# [Provided information]
================================

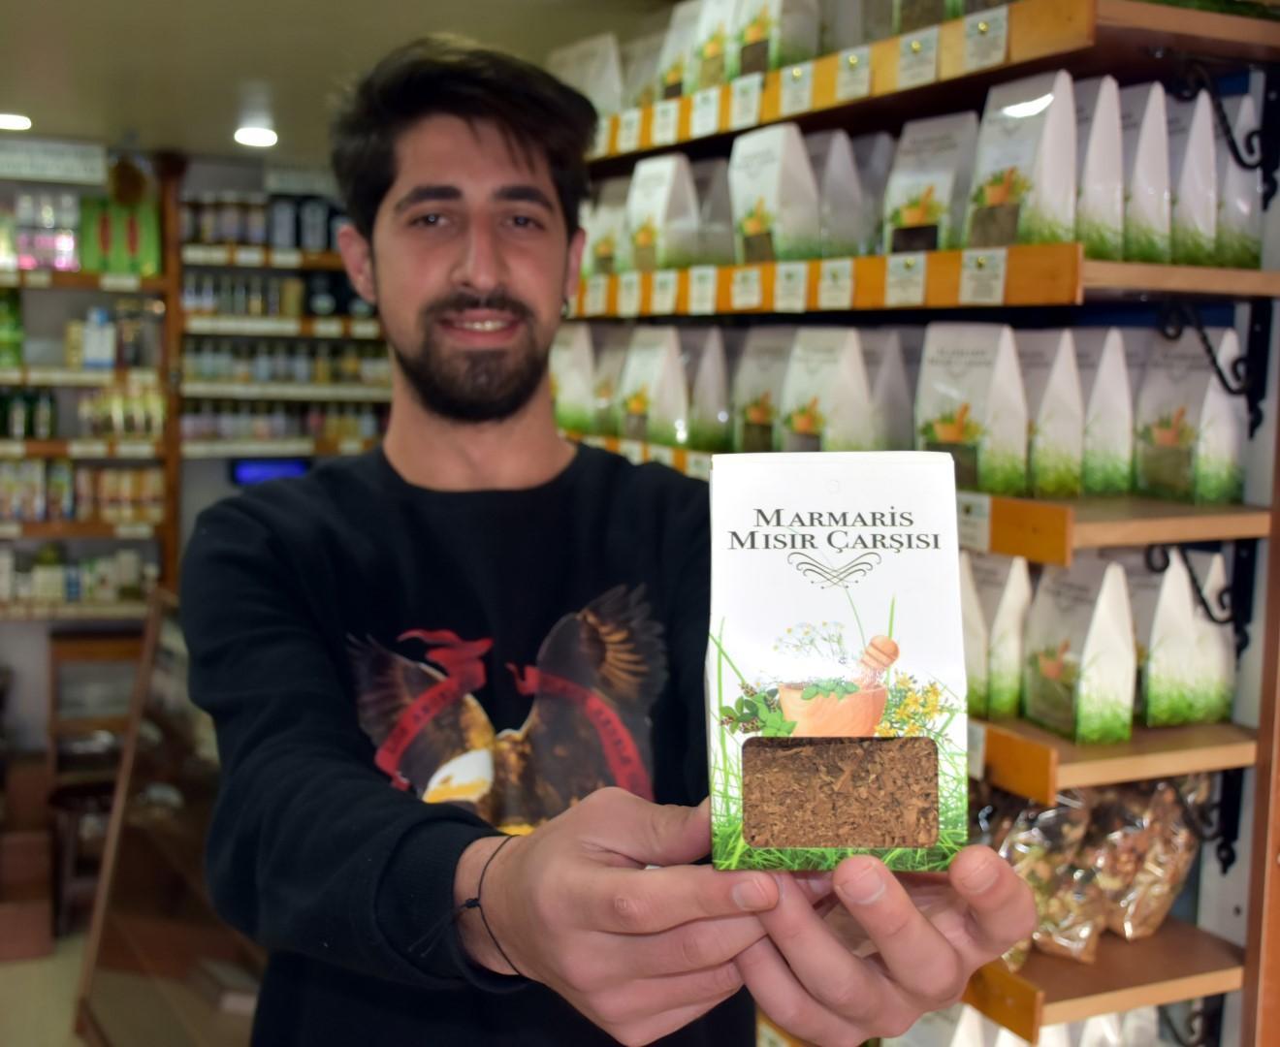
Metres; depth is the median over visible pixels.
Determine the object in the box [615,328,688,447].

================================

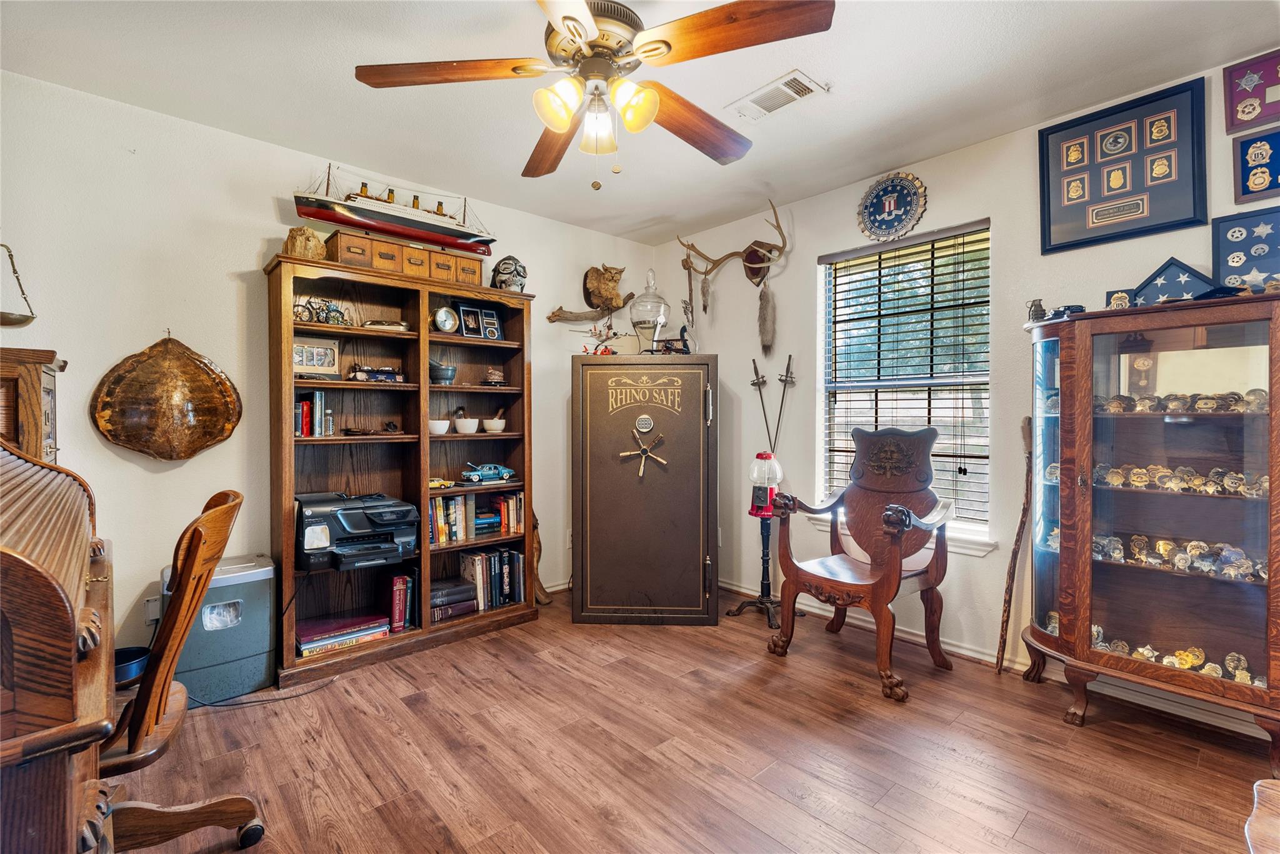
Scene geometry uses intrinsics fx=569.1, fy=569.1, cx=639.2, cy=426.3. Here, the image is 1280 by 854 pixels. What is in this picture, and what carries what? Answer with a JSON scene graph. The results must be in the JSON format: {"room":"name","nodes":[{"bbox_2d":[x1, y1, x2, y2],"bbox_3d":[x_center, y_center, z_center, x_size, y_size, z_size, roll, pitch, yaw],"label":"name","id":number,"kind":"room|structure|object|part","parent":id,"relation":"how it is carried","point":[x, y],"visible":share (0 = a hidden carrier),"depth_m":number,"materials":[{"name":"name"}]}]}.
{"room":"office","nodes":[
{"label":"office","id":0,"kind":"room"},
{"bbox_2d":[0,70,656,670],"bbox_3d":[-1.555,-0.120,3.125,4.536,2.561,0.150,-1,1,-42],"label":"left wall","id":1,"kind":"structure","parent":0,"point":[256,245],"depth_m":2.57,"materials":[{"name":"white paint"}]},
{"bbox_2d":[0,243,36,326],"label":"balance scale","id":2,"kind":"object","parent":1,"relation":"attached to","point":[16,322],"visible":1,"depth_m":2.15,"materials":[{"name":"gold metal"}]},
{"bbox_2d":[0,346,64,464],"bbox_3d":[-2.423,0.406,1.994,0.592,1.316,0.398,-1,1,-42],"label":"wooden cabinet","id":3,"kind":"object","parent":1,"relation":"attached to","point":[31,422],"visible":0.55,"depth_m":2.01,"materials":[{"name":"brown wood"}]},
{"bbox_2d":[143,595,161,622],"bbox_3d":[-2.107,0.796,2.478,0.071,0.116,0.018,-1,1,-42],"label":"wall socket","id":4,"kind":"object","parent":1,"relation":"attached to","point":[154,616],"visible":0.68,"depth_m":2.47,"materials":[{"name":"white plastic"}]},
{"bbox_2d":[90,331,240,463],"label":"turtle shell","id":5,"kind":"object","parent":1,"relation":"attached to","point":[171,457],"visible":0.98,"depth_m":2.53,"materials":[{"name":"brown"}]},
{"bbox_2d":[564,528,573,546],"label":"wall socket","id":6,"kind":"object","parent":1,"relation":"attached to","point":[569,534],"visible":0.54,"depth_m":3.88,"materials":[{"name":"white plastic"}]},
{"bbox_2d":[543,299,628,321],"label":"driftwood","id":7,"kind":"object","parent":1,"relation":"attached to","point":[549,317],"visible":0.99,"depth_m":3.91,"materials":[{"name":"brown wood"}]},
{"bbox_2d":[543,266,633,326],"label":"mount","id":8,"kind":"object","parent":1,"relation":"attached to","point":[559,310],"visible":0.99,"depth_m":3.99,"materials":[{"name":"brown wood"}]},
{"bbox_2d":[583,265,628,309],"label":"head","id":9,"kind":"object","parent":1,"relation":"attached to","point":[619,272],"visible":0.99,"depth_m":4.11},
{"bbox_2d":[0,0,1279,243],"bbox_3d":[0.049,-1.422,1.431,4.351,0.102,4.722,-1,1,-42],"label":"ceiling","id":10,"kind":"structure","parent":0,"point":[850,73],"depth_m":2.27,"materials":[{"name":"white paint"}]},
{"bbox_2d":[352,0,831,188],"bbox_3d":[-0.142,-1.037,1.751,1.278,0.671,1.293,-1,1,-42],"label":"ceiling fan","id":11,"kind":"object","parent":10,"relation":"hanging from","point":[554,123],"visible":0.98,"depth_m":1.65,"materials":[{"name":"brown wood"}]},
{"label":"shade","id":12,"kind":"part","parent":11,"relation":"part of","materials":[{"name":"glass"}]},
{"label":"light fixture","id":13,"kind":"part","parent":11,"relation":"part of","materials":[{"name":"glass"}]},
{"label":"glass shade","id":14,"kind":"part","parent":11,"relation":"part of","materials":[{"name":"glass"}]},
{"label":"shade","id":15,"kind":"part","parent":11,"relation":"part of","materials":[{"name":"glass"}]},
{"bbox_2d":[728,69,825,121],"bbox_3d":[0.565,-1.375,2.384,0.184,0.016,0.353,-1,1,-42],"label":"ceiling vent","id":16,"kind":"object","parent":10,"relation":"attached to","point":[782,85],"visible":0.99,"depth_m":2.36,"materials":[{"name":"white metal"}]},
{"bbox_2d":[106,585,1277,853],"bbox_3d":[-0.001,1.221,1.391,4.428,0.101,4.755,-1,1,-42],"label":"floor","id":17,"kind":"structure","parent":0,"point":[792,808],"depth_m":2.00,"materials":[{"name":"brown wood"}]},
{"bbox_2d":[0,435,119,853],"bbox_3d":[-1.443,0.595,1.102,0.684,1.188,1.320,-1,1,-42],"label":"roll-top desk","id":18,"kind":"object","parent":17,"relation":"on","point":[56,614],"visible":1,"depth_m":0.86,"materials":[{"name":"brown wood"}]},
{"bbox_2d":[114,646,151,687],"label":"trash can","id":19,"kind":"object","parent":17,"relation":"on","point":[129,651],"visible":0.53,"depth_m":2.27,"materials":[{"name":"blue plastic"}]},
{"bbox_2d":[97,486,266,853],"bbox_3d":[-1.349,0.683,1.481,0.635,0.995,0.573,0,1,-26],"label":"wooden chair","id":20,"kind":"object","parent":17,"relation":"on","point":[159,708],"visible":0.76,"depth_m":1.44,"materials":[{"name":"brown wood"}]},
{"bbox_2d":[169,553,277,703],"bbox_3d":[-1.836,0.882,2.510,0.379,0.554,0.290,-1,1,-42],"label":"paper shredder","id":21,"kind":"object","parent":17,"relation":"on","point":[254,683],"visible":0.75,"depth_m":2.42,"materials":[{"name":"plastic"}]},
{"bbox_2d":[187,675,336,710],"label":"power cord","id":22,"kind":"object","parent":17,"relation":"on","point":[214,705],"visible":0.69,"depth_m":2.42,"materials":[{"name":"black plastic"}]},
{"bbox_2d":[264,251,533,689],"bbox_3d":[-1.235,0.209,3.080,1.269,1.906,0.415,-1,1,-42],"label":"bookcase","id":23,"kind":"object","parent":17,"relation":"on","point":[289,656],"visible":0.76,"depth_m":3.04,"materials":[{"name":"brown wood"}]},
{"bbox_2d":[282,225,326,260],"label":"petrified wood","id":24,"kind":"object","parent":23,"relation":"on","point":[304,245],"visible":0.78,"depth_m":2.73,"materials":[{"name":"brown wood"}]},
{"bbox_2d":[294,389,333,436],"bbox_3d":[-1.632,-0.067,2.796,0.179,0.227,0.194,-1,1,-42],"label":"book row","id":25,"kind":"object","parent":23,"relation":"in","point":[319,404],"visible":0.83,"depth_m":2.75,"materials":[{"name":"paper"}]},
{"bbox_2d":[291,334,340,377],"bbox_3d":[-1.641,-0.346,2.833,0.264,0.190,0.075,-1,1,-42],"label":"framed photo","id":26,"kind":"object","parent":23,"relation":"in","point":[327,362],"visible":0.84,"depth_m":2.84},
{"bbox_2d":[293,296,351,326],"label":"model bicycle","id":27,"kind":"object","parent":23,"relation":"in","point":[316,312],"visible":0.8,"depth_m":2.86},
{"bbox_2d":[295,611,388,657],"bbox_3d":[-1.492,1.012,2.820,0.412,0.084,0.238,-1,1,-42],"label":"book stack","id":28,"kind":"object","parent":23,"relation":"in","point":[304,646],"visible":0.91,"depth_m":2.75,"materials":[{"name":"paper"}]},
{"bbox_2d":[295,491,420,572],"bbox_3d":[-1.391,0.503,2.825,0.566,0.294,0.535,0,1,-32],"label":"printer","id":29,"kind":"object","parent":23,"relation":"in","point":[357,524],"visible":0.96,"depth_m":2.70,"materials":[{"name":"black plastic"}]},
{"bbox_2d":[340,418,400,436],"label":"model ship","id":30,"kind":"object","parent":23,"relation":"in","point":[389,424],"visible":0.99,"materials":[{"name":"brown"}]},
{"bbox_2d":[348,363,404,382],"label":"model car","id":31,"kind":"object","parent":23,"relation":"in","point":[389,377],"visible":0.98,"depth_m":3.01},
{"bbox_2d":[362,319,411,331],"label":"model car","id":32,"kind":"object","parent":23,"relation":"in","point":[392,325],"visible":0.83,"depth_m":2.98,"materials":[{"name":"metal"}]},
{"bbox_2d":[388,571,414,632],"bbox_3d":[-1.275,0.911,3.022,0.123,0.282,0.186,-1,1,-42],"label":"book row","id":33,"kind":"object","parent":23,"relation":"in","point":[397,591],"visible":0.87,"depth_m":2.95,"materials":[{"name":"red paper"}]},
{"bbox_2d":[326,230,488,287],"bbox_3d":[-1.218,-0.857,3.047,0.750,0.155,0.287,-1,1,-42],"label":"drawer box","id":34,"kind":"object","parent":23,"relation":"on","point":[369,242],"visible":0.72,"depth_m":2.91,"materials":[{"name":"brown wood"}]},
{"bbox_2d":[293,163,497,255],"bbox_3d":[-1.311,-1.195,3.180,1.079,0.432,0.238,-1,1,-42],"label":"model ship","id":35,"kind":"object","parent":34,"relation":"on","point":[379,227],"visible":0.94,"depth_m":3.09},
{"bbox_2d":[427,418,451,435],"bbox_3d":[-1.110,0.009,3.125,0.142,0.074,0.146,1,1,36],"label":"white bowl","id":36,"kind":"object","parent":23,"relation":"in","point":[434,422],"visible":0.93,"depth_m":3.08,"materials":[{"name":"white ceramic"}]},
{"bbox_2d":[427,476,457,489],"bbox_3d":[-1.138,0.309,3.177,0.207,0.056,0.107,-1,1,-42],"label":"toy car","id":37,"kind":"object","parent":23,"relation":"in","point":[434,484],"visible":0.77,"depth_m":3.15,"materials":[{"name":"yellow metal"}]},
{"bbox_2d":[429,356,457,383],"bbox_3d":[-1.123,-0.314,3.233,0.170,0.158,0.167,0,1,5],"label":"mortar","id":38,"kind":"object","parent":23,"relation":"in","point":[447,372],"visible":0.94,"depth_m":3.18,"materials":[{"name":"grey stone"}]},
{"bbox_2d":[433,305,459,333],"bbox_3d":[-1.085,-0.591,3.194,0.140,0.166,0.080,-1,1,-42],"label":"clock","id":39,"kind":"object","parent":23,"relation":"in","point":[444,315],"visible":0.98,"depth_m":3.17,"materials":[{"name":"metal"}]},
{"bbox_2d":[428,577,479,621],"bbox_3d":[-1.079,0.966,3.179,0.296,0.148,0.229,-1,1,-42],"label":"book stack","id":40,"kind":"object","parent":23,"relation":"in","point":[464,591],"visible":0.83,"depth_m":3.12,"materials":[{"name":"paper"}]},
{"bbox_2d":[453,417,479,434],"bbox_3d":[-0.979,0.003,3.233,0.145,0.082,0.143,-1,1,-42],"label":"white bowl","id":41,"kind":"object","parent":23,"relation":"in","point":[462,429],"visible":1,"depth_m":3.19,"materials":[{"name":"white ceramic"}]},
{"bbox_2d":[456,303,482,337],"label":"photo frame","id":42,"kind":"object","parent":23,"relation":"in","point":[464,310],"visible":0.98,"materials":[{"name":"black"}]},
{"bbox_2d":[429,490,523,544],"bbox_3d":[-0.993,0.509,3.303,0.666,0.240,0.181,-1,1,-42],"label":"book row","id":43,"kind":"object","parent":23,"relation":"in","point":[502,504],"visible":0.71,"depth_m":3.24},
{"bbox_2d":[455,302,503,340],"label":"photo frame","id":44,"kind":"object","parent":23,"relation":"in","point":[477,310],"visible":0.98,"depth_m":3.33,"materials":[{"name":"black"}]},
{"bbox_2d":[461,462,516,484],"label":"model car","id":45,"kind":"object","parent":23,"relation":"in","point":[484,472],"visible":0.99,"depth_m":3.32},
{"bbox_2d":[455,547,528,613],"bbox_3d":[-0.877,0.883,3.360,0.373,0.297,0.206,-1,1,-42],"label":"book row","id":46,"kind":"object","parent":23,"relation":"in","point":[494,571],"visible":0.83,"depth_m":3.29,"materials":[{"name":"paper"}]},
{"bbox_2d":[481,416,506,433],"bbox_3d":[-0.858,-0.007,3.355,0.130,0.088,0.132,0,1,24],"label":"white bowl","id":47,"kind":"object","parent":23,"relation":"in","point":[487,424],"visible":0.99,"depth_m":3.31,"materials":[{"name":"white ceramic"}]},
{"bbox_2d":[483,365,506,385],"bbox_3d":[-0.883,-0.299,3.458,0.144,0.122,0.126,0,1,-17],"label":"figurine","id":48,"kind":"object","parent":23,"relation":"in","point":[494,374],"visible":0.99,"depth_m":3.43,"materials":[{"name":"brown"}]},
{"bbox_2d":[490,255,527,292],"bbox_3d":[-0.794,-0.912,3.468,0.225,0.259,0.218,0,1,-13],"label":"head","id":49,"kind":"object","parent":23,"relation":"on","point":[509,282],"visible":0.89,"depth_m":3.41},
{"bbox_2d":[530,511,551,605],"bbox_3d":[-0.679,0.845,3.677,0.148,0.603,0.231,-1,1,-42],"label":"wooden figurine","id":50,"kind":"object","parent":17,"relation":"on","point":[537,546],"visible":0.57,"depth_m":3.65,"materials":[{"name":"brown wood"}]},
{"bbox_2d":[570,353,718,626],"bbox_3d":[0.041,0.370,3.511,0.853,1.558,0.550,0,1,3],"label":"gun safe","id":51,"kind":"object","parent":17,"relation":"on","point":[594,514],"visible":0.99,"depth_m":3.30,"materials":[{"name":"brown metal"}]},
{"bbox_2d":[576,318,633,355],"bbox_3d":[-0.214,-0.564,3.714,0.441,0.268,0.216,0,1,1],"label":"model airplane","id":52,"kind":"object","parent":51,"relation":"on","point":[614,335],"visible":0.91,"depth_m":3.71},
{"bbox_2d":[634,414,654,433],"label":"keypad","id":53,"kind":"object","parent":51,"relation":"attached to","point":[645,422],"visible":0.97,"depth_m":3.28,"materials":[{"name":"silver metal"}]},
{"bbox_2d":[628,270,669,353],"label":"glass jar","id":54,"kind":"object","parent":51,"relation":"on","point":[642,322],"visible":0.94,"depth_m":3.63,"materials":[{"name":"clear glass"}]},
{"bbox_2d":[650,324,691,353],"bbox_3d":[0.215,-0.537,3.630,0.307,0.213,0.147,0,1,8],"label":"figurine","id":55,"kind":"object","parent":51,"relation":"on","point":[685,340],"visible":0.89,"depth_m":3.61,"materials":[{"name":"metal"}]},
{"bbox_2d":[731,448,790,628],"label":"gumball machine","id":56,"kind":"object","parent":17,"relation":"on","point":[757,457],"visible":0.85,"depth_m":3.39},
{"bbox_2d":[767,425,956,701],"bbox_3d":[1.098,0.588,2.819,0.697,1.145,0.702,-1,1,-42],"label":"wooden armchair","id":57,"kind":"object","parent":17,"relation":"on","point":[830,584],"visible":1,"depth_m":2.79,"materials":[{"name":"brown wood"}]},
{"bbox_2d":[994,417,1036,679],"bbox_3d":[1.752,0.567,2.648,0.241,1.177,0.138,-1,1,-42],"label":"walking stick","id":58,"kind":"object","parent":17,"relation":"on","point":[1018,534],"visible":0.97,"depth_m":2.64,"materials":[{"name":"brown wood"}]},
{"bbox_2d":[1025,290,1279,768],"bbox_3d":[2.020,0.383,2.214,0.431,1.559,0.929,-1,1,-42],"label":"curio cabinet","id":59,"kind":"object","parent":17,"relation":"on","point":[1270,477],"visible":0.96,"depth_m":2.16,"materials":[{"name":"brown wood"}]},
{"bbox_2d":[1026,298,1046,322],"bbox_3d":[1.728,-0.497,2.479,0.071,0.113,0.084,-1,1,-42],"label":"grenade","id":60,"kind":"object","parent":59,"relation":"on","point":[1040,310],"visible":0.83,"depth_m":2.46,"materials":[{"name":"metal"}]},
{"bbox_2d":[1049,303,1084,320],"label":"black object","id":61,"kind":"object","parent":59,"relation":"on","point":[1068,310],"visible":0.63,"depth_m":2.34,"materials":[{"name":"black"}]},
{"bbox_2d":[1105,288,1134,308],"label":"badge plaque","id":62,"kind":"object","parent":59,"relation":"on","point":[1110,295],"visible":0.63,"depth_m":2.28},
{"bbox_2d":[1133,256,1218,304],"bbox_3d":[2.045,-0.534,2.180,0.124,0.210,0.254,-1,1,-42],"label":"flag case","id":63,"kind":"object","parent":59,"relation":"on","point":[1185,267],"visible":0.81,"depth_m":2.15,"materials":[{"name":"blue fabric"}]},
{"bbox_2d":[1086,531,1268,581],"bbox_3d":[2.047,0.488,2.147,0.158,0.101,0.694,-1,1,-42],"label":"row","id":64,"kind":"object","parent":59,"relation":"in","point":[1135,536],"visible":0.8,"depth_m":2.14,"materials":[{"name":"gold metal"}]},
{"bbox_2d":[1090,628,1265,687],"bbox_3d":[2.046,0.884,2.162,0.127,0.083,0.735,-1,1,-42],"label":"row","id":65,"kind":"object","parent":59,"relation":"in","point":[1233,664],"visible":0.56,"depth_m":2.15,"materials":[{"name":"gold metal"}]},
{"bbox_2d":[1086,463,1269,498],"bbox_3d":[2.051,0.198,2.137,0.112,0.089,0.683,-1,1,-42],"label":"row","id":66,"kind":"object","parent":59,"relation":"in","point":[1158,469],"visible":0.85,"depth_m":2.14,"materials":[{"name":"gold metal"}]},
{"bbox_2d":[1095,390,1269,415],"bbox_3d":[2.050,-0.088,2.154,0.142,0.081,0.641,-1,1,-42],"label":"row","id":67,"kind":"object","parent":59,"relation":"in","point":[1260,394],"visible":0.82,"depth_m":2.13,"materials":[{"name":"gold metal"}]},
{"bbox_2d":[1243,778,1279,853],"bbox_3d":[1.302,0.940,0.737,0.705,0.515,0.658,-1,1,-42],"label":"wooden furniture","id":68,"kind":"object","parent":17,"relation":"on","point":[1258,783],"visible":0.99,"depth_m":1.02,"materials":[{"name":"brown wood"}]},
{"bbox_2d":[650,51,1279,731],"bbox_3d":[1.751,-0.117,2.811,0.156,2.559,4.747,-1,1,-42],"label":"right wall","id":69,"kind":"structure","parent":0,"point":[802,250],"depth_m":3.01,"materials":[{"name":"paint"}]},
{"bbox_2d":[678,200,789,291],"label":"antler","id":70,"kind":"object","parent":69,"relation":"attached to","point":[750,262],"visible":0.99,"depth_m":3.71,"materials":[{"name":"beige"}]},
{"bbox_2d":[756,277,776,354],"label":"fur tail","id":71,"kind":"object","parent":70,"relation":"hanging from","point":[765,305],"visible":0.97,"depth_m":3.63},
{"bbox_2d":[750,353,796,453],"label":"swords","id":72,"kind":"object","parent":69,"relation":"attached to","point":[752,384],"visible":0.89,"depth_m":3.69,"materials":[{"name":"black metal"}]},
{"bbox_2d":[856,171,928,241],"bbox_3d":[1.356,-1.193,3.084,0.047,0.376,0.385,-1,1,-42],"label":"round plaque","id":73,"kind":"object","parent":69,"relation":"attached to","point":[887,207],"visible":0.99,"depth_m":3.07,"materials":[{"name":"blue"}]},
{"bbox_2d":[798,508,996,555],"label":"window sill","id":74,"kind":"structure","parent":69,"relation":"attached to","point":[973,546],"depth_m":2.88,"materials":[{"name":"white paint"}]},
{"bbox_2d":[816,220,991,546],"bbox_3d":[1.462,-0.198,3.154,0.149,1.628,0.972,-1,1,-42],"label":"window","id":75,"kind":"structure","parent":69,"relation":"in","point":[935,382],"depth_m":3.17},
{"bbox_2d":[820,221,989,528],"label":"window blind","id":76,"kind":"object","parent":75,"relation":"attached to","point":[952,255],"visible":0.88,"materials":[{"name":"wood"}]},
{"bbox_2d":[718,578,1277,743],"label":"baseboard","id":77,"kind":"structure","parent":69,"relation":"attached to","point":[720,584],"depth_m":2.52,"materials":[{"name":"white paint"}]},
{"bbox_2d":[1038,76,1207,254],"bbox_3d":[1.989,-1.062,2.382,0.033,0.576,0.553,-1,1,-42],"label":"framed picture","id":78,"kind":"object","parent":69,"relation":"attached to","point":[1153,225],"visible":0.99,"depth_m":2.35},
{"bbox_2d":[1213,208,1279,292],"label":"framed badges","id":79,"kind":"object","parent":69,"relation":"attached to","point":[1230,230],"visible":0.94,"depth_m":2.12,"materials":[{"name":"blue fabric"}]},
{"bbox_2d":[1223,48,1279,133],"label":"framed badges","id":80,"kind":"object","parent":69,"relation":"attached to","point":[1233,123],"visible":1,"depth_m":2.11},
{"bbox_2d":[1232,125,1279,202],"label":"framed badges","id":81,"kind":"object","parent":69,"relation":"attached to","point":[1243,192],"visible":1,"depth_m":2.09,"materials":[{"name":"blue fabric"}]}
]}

================================

# [Work item]
Look above for the line holding "Metres; depth is" and the line holding "Determine the object". Retype both, and every line between them, word for word and nothing else.

# [Output for this exercise]
Metres; depth is the median over visible pixels.
Determine the object in the box [615,328,688,447].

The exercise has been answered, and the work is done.